Stay in touch with your clients, especially “A” clients
Find ways to work with them if they are committed to continuing operations. Develop criteria with your partners or a trusted advisor to determine how and whether you will continue to work with certain clients. You may be considering cutting a client off. Running a successful business requires taking some risk. Putting in place criteria that will facilitate sound decisions now may become a great investment in the future.
Adapt to your clients' levels of accessibility
Clients will be working remotely from home and some of their accessibility — like yours — will be challenging. Try to schedule communications for specific times and expand the flexibility of options to connect, such as early hours, late hours and new ways to connect electronically.
Quickly determine which clients will be filed on time
Don’t assume clients have thought this through. They’re dazed. Drive the process.
How are you going to get paid?
Develop payment programs and engagement trade-offs that help you and the clients. If necessary, engage a communications expert to help. Empathy and sensitivity are crucial in a crisis.

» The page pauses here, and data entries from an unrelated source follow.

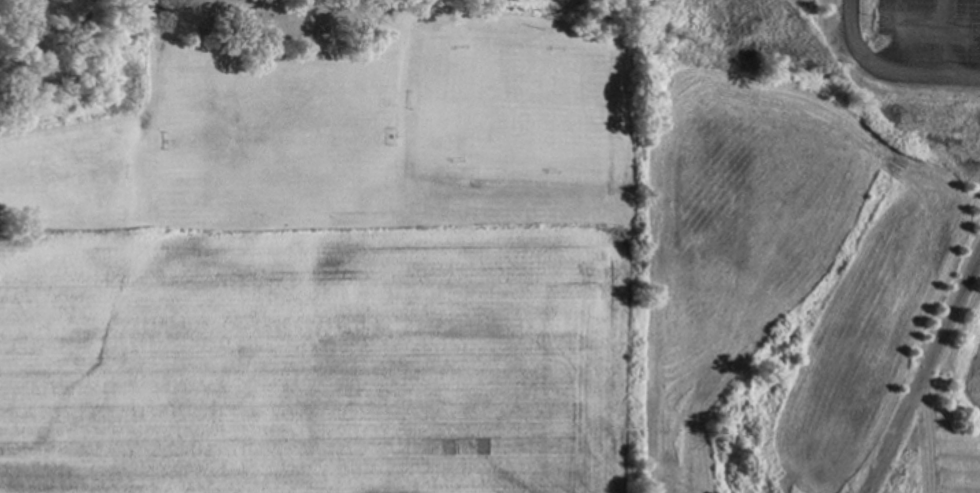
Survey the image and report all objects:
road: (899, 38)
road: (941, 38)
road: (887, 72)
park: (319, 114)
crop: (320, 360)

Take the lead with your firm’s lender
Keep them advised of your plans. Right after April 15, look ahead to the engagement queue for the next six months. Use it to manage personnel decisions and to update your cash flow projections and requirements. Be very transparent about collections and engagement priorities.
If you hold a leadership retreat in the summer, accelerate the timing.
An all-hands-on-deck meeting in May, whether electronically or in person, will be key to making smart practice engineering decisions for the future of your firm. If you don’t have partners, include upper level management and possibly a trusted adviser. If you don’t usually hold a post-tax season retreat, plan one this year.
Put your financial counseling skills and networking into high gear
Create a financial advisory board which would include lenders, attorneys and brokers who routinely serve the closely held business community. This is a giant learning experience for everyone — the more expertise you have, the better. Sometimes the solution for one client rests with the skills and resources of another. Consider all avenues.
Fine-tune your production schedule and set up check-ins three times a week
What is approved to be done? How much will be done? What’s the turnaround time? You should be setting weekly hours for ideally the next month based on production — and regulating pay accordingly.
Taking care of your staff is a priority
In a crisis, it’s even more important to pay special attention to those who are in line to be your internal successors or potential successors. If adjustments in compensation need to be made, soften the blow for your successor group. While that may seem callous, businesses all over are making tough decisions right now that will impact them for years to come. Take precautions with the people who are going to lead your firm into the future. It is tempting to think your pool of successors is going to grow in the future, but crises like the COVID-19 pandemic impact people’s mindsets. We can’t predict whether people will become more interested in owning or whether you will be able to hire the right people down the road. Taking care of your current successors is more reliable.
No firm will be immune to staffing adjustments
If you’re headed into that territory, develop a list and schedule now for layoffs and terminations. It would make sense to have a first drop before April 15 and a second around July 15 if necessary. Grouping them on certain dates is better than one at a time.